Your goal: Take the lines below between the one holding "Explicitly declare your variable types, due: May" and the one holding "Token does not follow ERC20 Token Standard, due: May", inclusive, and copy them exactly. Add nothing.

Data shown:

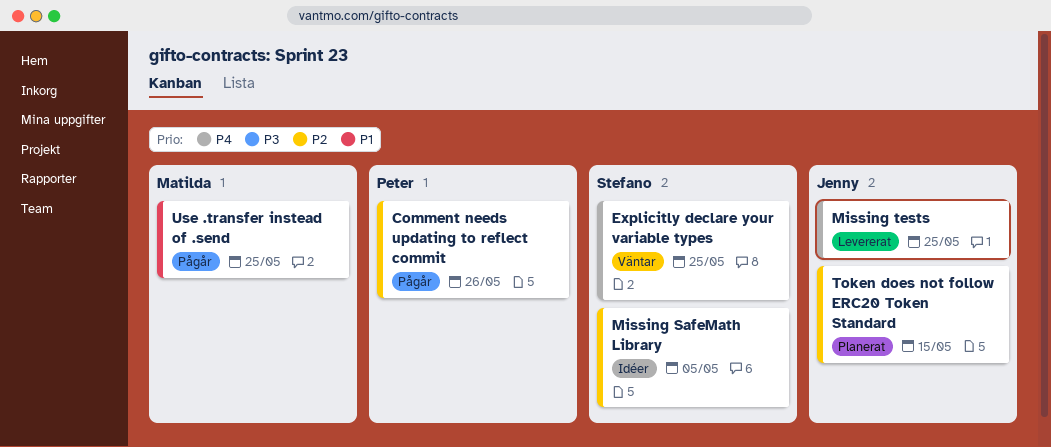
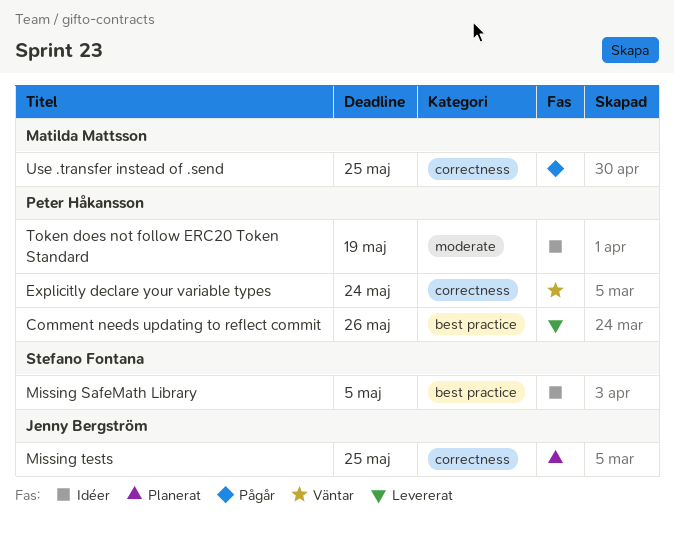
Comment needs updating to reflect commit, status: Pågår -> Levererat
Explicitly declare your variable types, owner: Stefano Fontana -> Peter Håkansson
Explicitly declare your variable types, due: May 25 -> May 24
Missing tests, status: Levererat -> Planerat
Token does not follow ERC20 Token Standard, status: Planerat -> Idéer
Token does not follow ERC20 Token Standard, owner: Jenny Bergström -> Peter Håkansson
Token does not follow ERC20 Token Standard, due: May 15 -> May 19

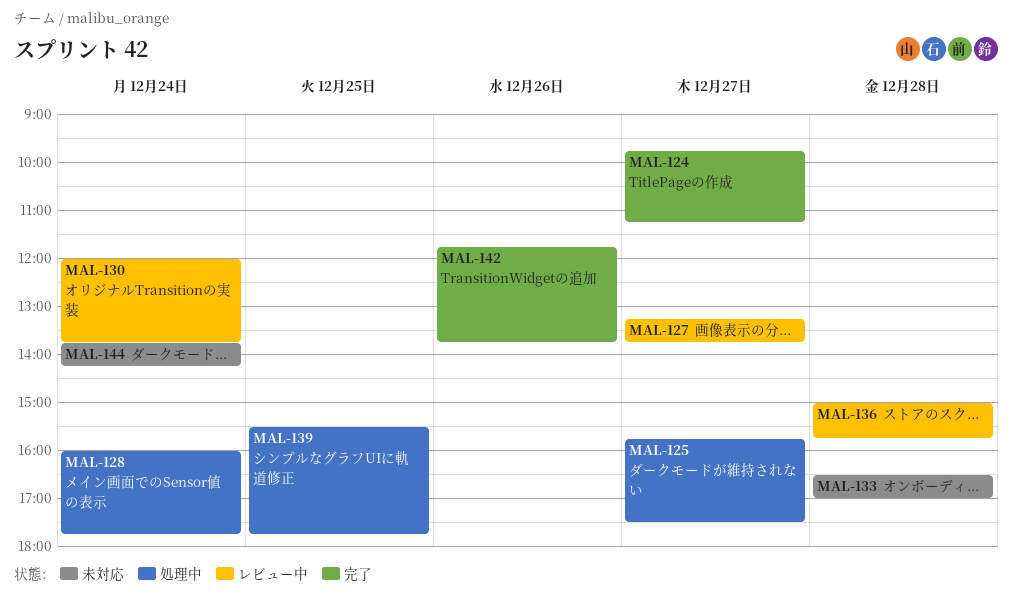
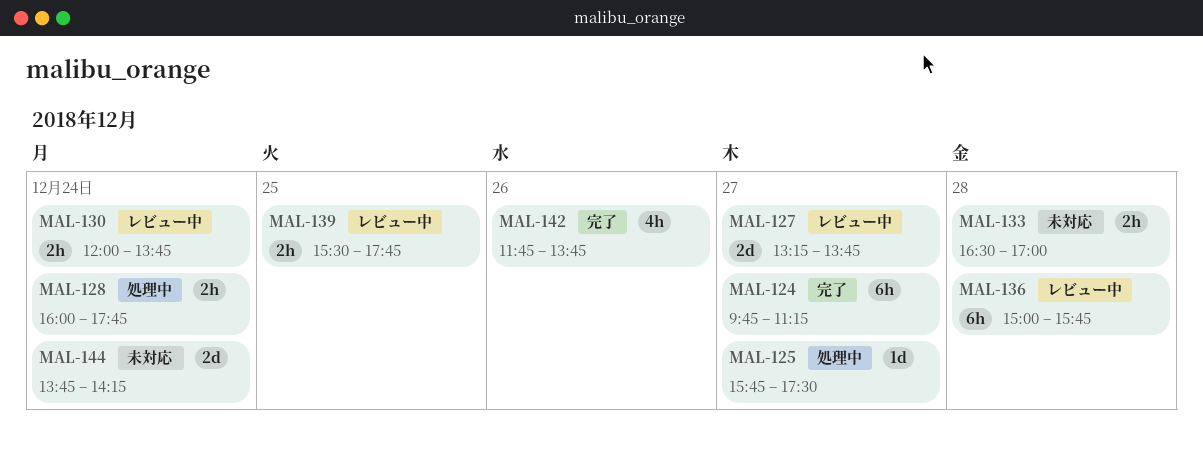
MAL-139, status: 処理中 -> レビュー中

==

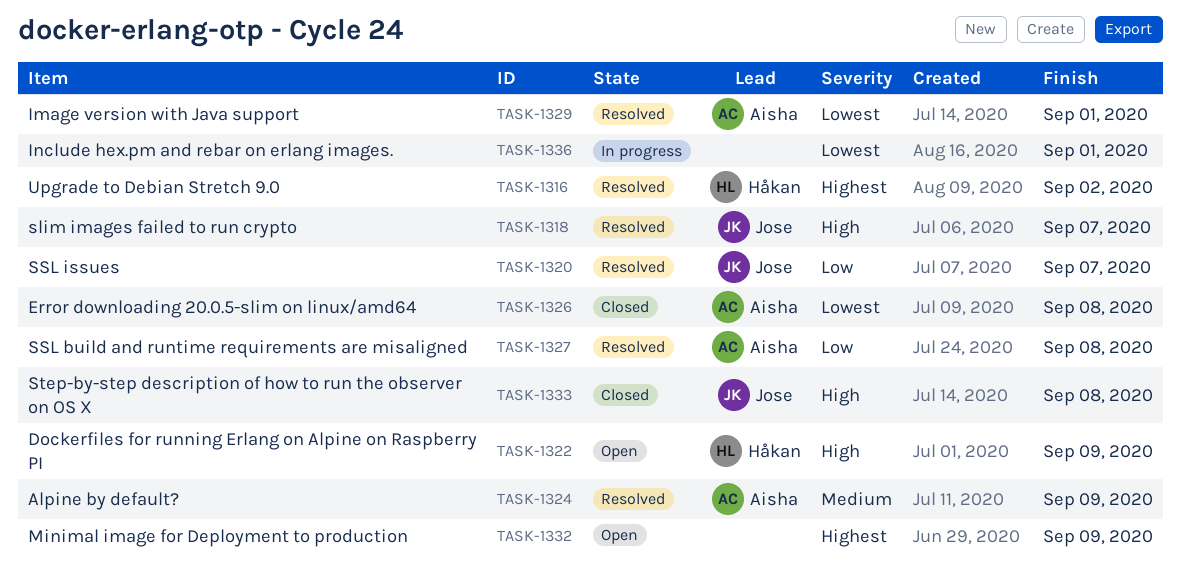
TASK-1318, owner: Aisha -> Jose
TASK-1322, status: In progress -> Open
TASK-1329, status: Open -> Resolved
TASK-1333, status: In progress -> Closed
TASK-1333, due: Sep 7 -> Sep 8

Solution for this exercise:
Explicitly declare your variable types, due: May 25 -> May 24
Missing tests, status: Levererat -> Planerat
Token does not follow ERC20 Token Standard, status: Planerat -> Idéer
Token does not follow ERC20 Token Standard, owner: Jenny Bergström -> Peter Håkansson
Token does not follow ERC20 Token Standard, due: May 15 -> May 19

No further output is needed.